Wal-Mart Suppliers Do the Slap and Ship


Last year Wal-Mart asked their suppliers to start using RFID tags on pallets and other large containers. Wal-Mart set a date of Jan 1, 2005 to get it working. Now, it looks like Wal-Mart's suppliers won't make the deadline. There are apparently technical hurdles, and the cost of the RFID devices is always an issue, but more daunting are the business case hurdles that many companies can't get over. Rather than going for an expensive integration of RFID technology into their entire operation, about 70% of the suppliers are doing what's called "slap and ship."

Essentially, what these suppliers will be doing on Jan. 1 is sticking an RFID tag on only a certain percentage of cases and pallets in warehouses that are closest to Wal-Mart's Texas distribution centers. Slap and ship involves minimal data integration and leaves the retail supply chain still blind to product movement. And it will apply to only a small percentage of the products shipped to Texas.

Not surprisingly, slap and ship is not a method endorsed by Wal-Mart. "It's something we sort of cringe at," says Simon Langford, Wal-Mart's manager of RFID strategy.

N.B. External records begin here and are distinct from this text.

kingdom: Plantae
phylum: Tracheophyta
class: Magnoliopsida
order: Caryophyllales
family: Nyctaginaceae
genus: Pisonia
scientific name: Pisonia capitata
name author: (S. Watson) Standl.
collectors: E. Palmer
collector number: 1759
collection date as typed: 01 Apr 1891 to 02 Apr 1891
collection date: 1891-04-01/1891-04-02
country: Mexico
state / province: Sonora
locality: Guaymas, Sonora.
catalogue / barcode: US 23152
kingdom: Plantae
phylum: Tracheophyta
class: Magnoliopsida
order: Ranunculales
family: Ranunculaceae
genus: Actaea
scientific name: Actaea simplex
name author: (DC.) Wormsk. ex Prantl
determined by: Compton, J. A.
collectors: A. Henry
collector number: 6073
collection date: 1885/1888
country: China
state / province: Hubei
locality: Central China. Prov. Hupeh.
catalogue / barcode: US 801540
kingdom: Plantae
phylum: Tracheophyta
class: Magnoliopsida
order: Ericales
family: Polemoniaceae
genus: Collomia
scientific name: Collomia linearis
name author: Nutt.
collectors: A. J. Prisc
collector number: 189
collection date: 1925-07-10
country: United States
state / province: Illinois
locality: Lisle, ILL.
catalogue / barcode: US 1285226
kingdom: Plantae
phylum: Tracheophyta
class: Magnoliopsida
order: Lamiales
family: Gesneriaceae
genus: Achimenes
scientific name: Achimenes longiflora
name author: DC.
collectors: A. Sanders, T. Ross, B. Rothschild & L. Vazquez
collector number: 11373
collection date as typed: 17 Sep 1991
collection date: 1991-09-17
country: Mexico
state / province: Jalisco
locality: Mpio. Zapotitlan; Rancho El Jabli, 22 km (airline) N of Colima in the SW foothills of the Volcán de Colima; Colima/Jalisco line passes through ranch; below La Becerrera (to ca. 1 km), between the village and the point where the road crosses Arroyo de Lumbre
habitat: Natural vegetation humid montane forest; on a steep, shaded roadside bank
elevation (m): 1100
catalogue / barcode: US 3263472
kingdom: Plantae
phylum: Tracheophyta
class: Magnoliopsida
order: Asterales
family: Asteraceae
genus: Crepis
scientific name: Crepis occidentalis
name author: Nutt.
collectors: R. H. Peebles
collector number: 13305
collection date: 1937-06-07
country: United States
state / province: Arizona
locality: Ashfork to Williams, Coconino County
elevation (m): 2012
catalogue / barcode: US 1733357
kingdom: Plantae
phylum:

Langford won't say as much, but come Jan. 1, Wal-Mart could use some positive publicity about its RFID program. The reputation of the world's biggest retailer has been tarnished of late with allegations of unfair wage practices, hiring illegal immigrants and discriminating against female employees. And now some industry experts are predicting that suppliers' failure to meet the RFID mandate could be more bad press for the retail chain. Wal-Mart's biggest mistake, they say, was imposing a top-down mandate on its suppliers before the technology and business needs matured to where RFID-tagged inventory made good economic sense for suppliers, customers and Wal-Mart

Wal-Mart's suppliers can't afford to make them mad, so they'll do just enough to stay in Wal-Mart's good graces. Some complain that the technology just isn't mature enough yet. Of course, Wal-Mart was hoping that they could hasten the development of RFID by providing a big push. They probably have and this might all still work out. I think too much will likely be made of this missed deadline. Wal-Mart is being bold and that's something companies in their position ought to do once in a while.